2 – Akira (1988) Netflix
Katsuhiro Otomo criou o mangá ‘Akira’, com mais de 2 mil páginas ainda em 1982, sendo um sucesso colossal e influenciando diversos outros realizadores. Em 1988 ele mesmo concebeu e dirigiu o longa-metragem de mesmo nome, que foi ainda mais aclamado por deixar um pouco de lado o misticismo em volta da história vista no quadrinho e apostar num viés mais político e filosófico no audiovisual.
É uma ficção cientifica de primeira linha, passada numa Neo Tokyo cyberpunk, no maior estilo ‘Blade Runner’, onde a atmosfera é recheada de elementos de terror e a paranoia da guerra no oriente é latente. O lugar é comandado por magnatas corruptos, e não é difícil vermos gente nas ruas da cidade protestando e cobrando seus direitos.
A obra também fala sobre vingança, amizade e compaixão. E mesmo com 30 anos de lançada, continua intacta e parece ter sido feita nos dias de hoje, não só pelo contexto social, mas pela soberba qualidade de animação, que era muito à frente do seu tempo.
1 – A Viagem de Chihiro (2001) Netflix
Fazer uma lista com dez longas animados japoneses sem citar pelo menos uns três filmes da entidade Hayao Miyazaki é um trabalho árduo, para não dizer impossível. Como deixar de fora ‘Meu Vizinho Totoro’ e ‘Princesa Mononoke’, filmes que encantaram a todos.

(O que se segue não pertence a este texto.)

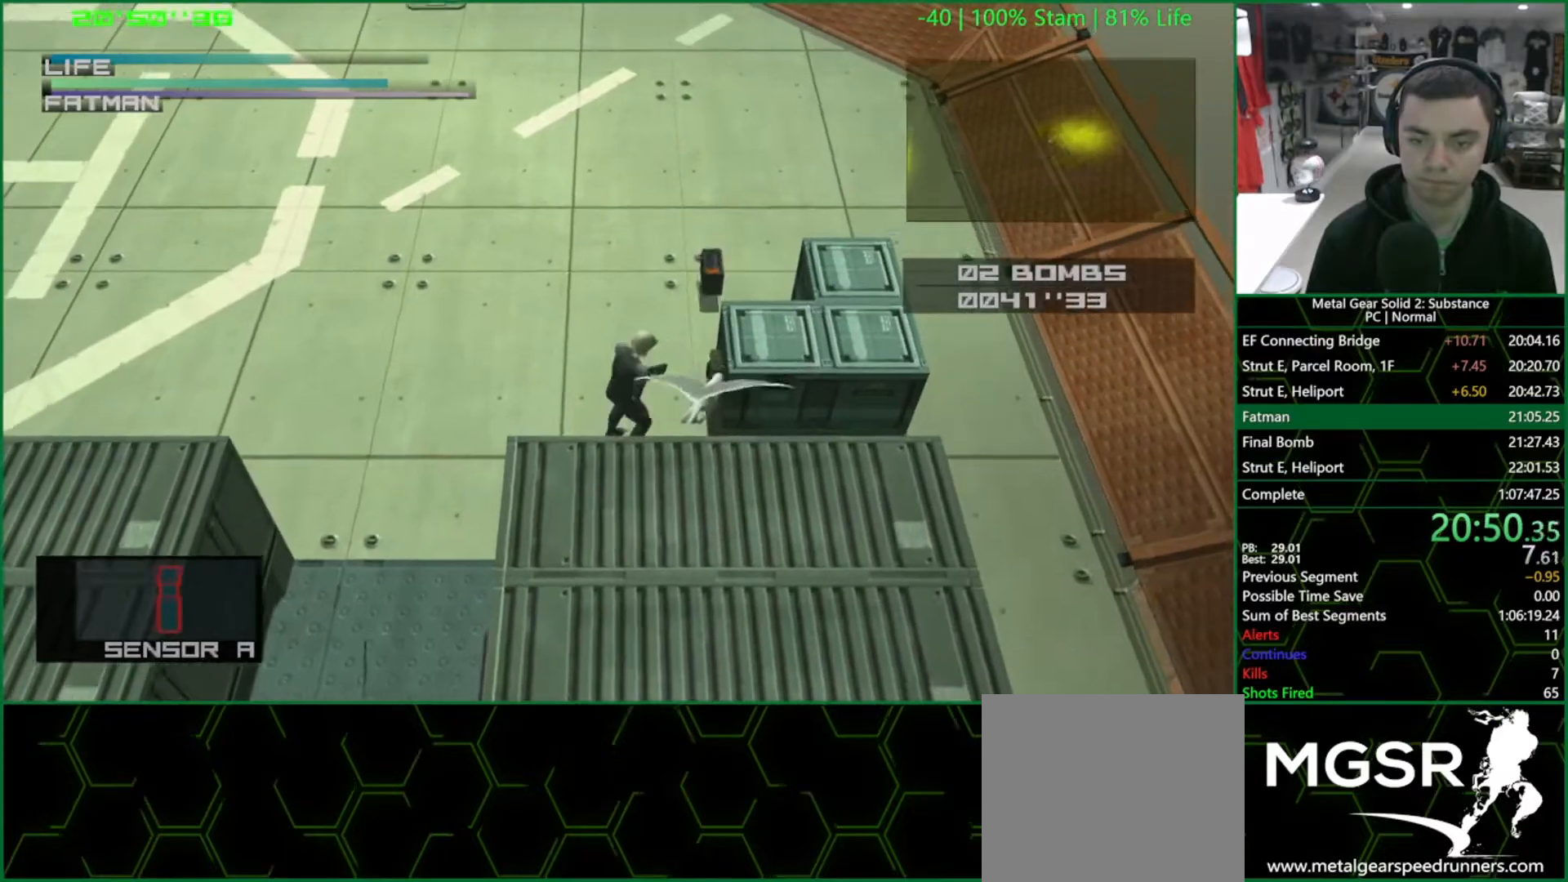
{"buttons": [], "left_stick": "center", "right_stick": "center", "events": [[150, "DPAD_UP", "down"], [217, "DPAD_UP", "up"], [283, "DPAD_UP", "down"], [367, "DPAD_UP", "up"], [467, "R2", "up"]]}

Mas seguindo a regra da lista, um deles precisava representar os demais, e mesmo que eu ou você não considere ‘A Viagem de Chihiro’ o melhor Miyazaki já feito, foi a partir desse filme que a cultura pop e os cinéfilos de todas as partes do mundo abraçaram o trabalho do cineasta e foram atrás de suas demais obras. ‘Spirited Away’, como foi chamado nos EUA e distribuído pela própria Disney, ganhou o Oscar de Melhor Animação e o Urso de Ouro em Berlim.
É basicamente um conto de fadas moderno, com muitas liberdades históricas e capaz de fazer o público viajar com sua imaginação por um mundo mágico, curioso e ao mesmo tempo sombrio. É recomendado para todas as idades, não tem a violência gráfica de ‘Mononoke Hime’, ainda que em muitos momentos os personagens se vejam em situações surreais.
A protagonista Chihiro é uma garota que passa por um processo de transformação e descoberta, vivendo uma verdadeira odisseia e se transformando numa figura valente que faz de tudo para salvar os seus pais e enfrentar as demais adversidades que aparecem. Uma personagem feminina muito forte.
Junte isso ao ápice que tinham chegado na época no quesito de animação clássica ou não 3D. É chover no molhado falar na movimentação dos moldes, mas dessa vez a coisa foi tão bem realizada que muitos duvidavam que o Miyazaki teria usado rotoscopia nos personagens. ‘A Viagem de Chihiro’ é uma obra-prima que possui merecidamente a fama enorme que tem e toda repercussão causada.